WAXAHACHIE

The Waxahachie City Council approved a new ambulance-services contract with American Medical Services on Monday night.

The agreement will begin Jan. 3, 2019 and will run through Jan. 2, 2021. It includes provisions for optional two-year renewals.

American Medical response has served Ellis County since 2016. Residents were previously served by East Texas EMS, who announced it was pulling out of its contract because it was no longer financially feasible on Jan. 27, 2015. CareFlite then took over service while other providers were evaluated and AMR was ultimately selected.

Waxahachie Fire Chief Ricky Boyd stated the contract would include several changes.

“AMR approached us some time ago about changing the format of the present contract where they combine emergency and transfer service into one service instead of having split services. They felt that it was very inefficient and felt that they could operate with something better under one model,” Boyd said. We met with them numerous times in the last five to six months. We asked them to go into a trial period with this new model that started back in June.”

Boyd explained the trial period has proven successful and the response time has been adequate during this period.

Some of the changes in the contract include that all AMR ambulances in the county would respond both to emergency and transfers calls for service with a type-one ambulance. The type-one ambulance is a larger vehicle and allows for greater patient care. Emergency units previously were type one, and transfer units were type-three ambulances. Type-three ambulances are smaller units.

Boyd explained all new ambulance would also be white instead of red. American Medical Response was having a difficult time obtaining red units, which caused them to continue to utilize several units that were continually breaking down that proved detrimental to patient care.

The two AMR units stationed in Waxahachie will no longer be staffed with two paramedics. Instead, units will be staffed with one paramedic and one EMT like the rest of the county units.

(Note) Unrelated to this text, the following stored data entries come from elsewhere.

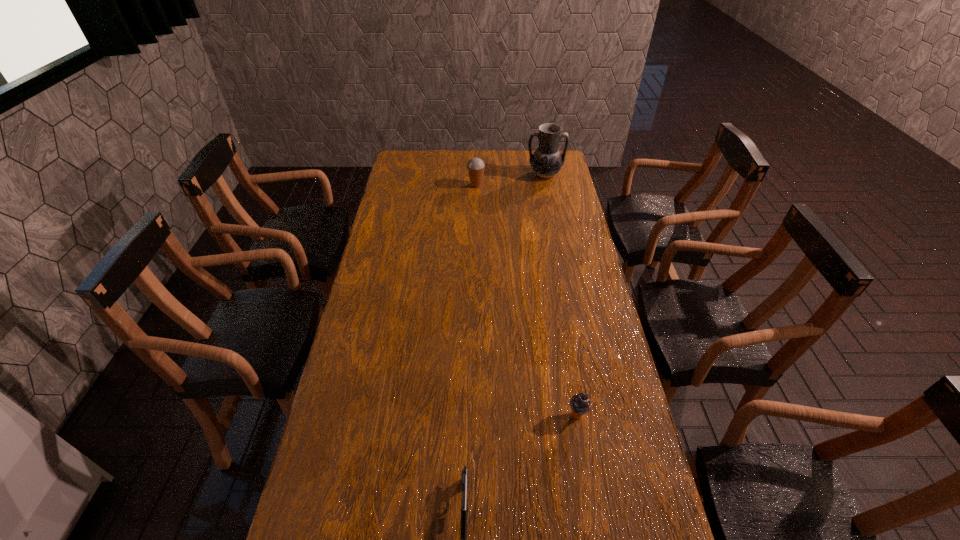
The height and width of the screenshot is (540, 960). I want to click on icecream present at the right edge, so click(580, 404).

Locate an element on the screen. The width and height of the screenshot is (960, 540). object that is positioned at the far right corner is located at coordinates (546, 162).

This screenshot has width=960, height=540. In the image, there is a desktop. Identify the location of free space at the far edge. (488, 158).

Where is `vacant region at the left edge of the desktop`? Image resolution: width=960 pixels, height=540 pixels. vacant region at the left edge of the desktop is located at coordinates (356, 320).

Find the location of a particular element. This screenshot has width=960, height=540. vacant space at the right edge of the desktop is located at coordinates (627, 509).

What are the coordinates of `free space at the far left corner of the desktop` in the screenshot? It's located at (398, 159).

The height and width of the screenshot is (540, 960). Find the location of `vacant area between the pitcher and the third farthest object`. vacant area between the pitcher and the third farthest object is located at coordinates (561, 295).

This screenshot has height=540, width=960. I want to click on free space that is in between the tallest object and the third shortest object, so click(511, 180).

The width and height of the screenshot is (960, 540). I want to click on vacant point located between the tallest object and the second shortest object, so click(561, 295).

This screenshot has height=540, width=960. I want to click on free space between the tallest object and the farther icecream, so click(x=511, y=180).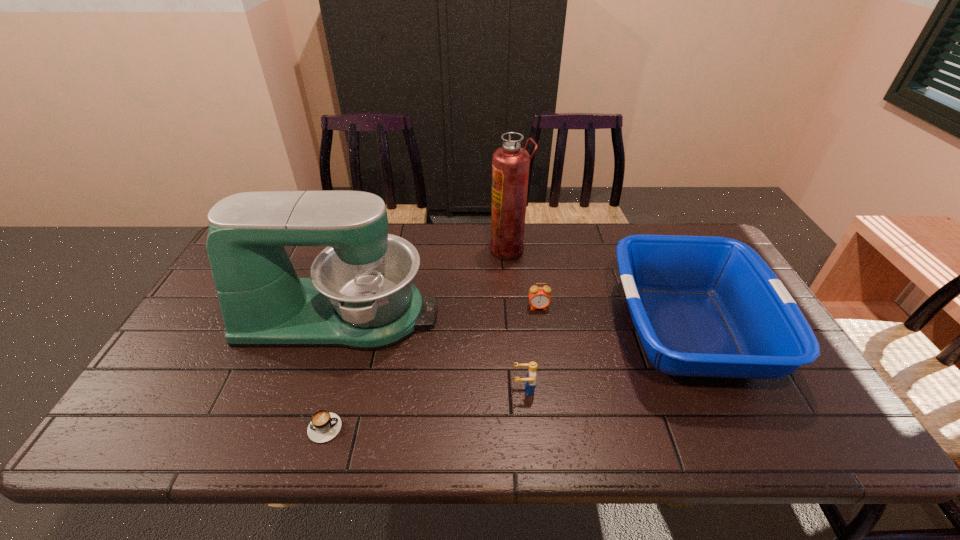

“When AMR began services in 2016, their two Waxahachie units responded to 75 percent of the emergency calls in Waxahachie,” Boyd said. “That slowly declined to 55 percent. Therefore, we were paying for a better service that we were not actually receiving.”

Boyd stated the contract also includes clinical outcomes and dispatch processing time minimums requirements with penalties for failure to meet those standards.

The annual subsidy in the contract is $142,167. The current subsidy in the existing contract is $169,223. The decrease in the city’s subsidy has decreased due to staffing model changes.

City Manager Michael Scott stated that AMR has done an excellent job in the city under the current contract. He noted when the city has had concerns about issues with service, AMR has been responsive and worked with them to those matters.

In other business, the council denied a request for a zoning change that would create the proposed Sundance Ridge development located west of Ovilla Road and north U.S. Highway 287 Business.

In other business, developer Terry Weaver addressed the council about Sundance Ridge. The housing development is expected to contain 157 lots on about 60 acres — 64 lots are 8,400 square feet each, 57 lots that would be 10,000 square feet each, and 36 lots that would be 16,000 square foot each.

The Sundance Ridge housing development would have several amenities that would be maintained by a homeowners association. Some of these amenities include a playground, open spaces, trails, and picnic areas.

Weaver stated they would conduct a traffic impact analysis on Farm-to-Market Road 664.

City council denied the request siting not enough variety of lot sizes in the development.